Editoriaux - Polémiques - 16 septembre 2018

Affaire Méric : les antifas ne sont pas de petits saints

Le verdict est tombé vendredi soir, après neuf heures de délibéré, ce qui semble prouver qu’il n’était pas évident et que, dans cette affaire, subsistent des zones d’ombre. Deux des inculpés ont été condamnés respectivement à 11 et 7 ans de prison pour leur implication dans la mort de Clément Méric. Pendant que le jury délibérait, environ 500 manifestants défilaient dans la rue, répétant des slogans comme « Clément ! Clément ! On oublie pas, on pardonne pas » ou « Siamo tutti antifascisti » (« Nous sommes tous antifascistes », en italien).

La mère de la victime a déclaré, à l’issue du procès : « L’incarcération n’est jamais une victoire », ce qui n’est pas faux. Elle a cru bon d’ajouter : « Ce qui importe aujourd’hui, c’est de continuer à lutter contre tout ce qui fait le terreau de l’extrême droite, c’est-à-dire les inégalités, le déficit d’éducation, le manque de solidarité », ce qui ne va pas de soi et tient de la profession de foi politique.

Agresseurs et agressés, quels qu’ils soient, partageaient le goût des ventes privées de vêtements, notamment la marque Fred Perry, et de la violence. Car les « antifascistes » sont loin d’être des boy-scouts ou de petits saints. L’antifascisme, inventé par Staline pour détourner l’attention des crimes du communisme, prospère, en France, dans les milieux d’extrême gauche et anarchistes. Ses adeptes pratiquent une forme de terrorisme politique et intellectuel. Ils ne s’attaquent pas seulement aux vrais néonazis, rares en l’occurrence, mais à tous ceux qui ne partagent pas leur « idéal » (si l’on peut dire) révolutionnaire.

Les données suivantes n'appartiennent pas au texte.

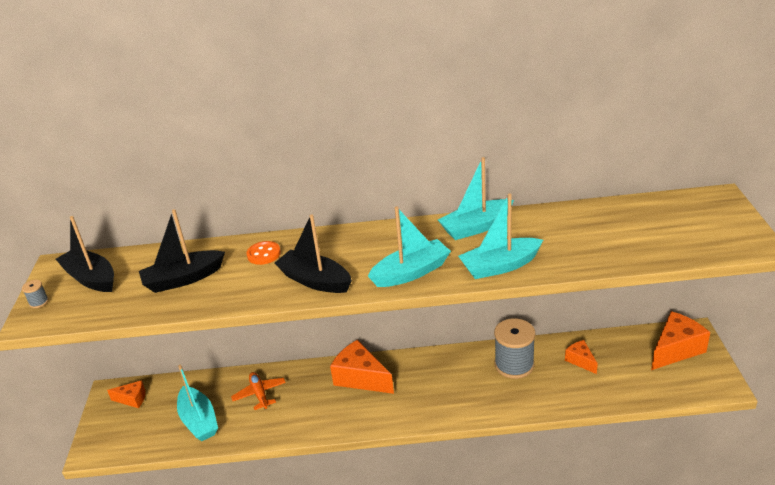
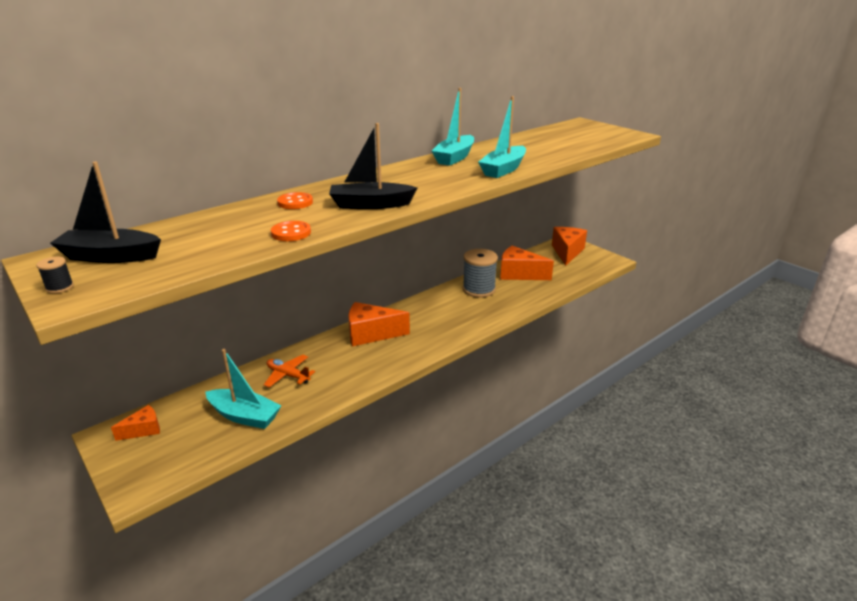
camera: 40 degrees left, 5 degrees down
grey spool [22,280,49,308] -> black spool [36,257,74,294]
black boat [139,209,225,293] -> none
turquoise boat [368,207,451,287] -> none
orange cheese [565,340,598,374] -> orange cheese [500,246,554,280], size x1.82
none -> orange button [271,221,311,241]

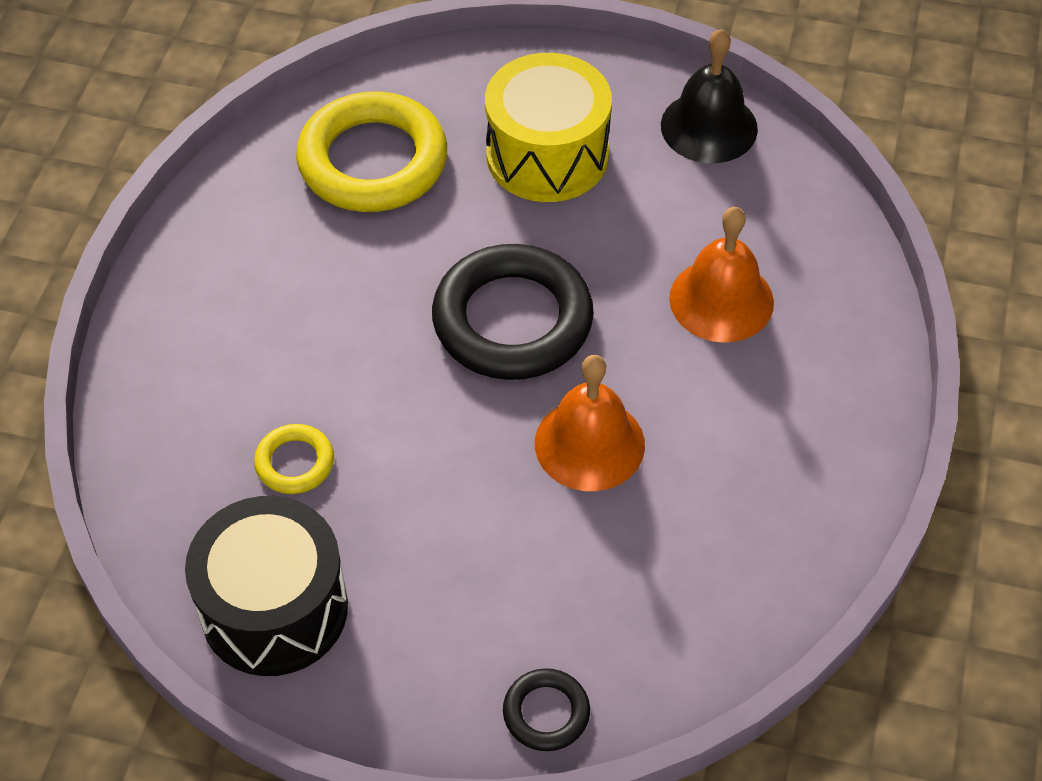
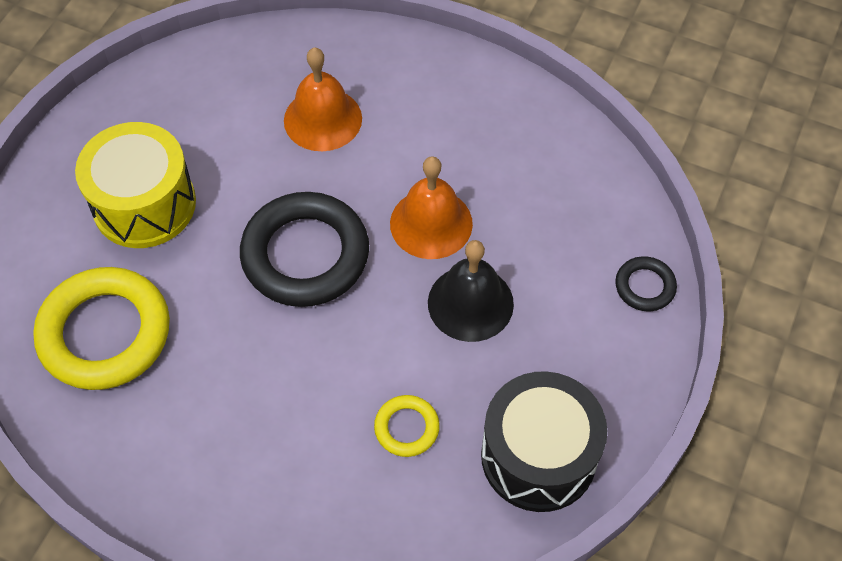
camera: 80 degrees left, 5 degrees up
black bell [661,29,758,163] -> black bell moved to [428,240,514,342]

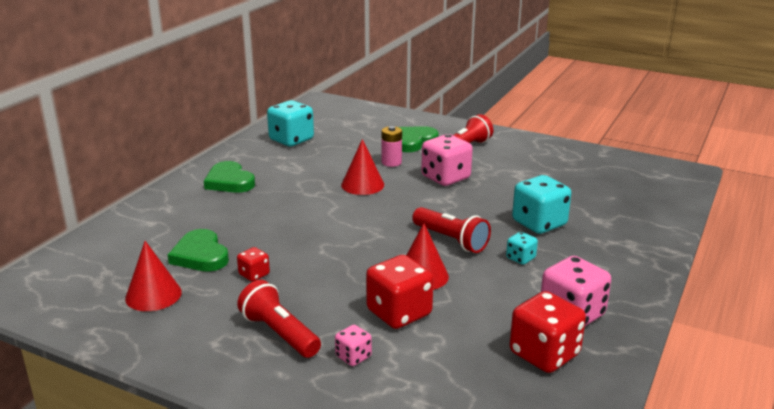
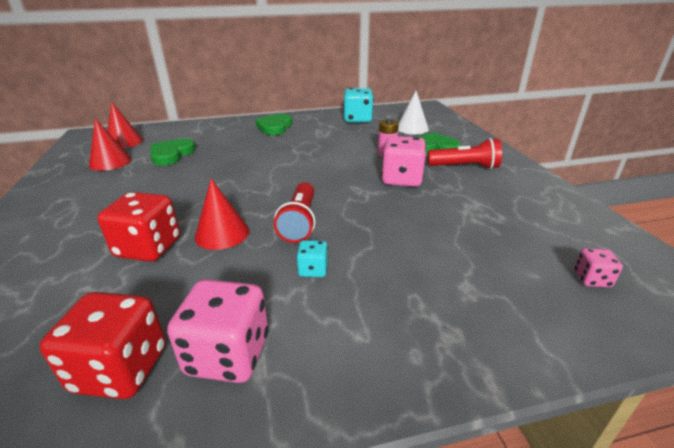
camera: 50 degrees right, 5 degrees up
red dice [237,247,270,282] -> none
red flashlight [237,280,321,358] -> none
pink dice [335,325,372,366] -> pink dice moved to [574,248,623,287]
red cone [341,139,384,195] -> red cone moved to [107,102,143,149]
turquoise dice [512,175,571,234] -> none
none -> white cone [398,91,429,134]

Le 1er mai, aux côtés des Black Blocs et des anars, vêtus de noir, de masques ou de cagoules, les antifas faisaient partie du fameux « cortège de tête » qui perturba violemment la manifestation. Mortiers d’artifice, cocktails Molotov et divers projectiles contre les forces de l’ordre, vitrines saccagées, voitures incendiées : ils avaient promis une « journée d’enfer », ils tinrent parole. « Du jamais-vu », d’après une source policière.

Dans ces conditions, il est difficile d’affirmer, comme l’a fait le père de Clément Méric, que, dans cette affaire, « il y a des agresseurs et des agressés [qui] n’ont pas été renvoyés dos à dos, contrairement à ce qui a été trop souvent dit ces dernières années ». Le groupe auquel appartenait la malheureuse victime n’était pas spécialement pacifiste. Aurait-on connu cette vague de protestations si la victime avait été l’un des « agresseurs » ?

Faut-il s’étonner qu’ils trouvent des soutiens à l’extrême gauche, dont les dirigeants sont volontiers conviés sur les plateaux de télévision, comme s’ils étaient des défenseurs patentés de la liberté ? Les antifas bénéficient d’un préjugé favorable et de la complicité, active ou passive, d’une partie de la gauche, voire du gouvernement, qui se sont bien gardés de rappeler leur violence coutumière. Espèrent-ils que, par un amalgame qu’ils encouragent ou pratiquent eux-mêmes, cette affaire aura des retombées négatives sur la popularité du Rassemblement national, qui pourrait triompher aux élections européennes ?

Ce sont eux, finalement, les plus coupables, qui exploitent, à des fins politiciennes, une rixe qui a tourné à la tragédie.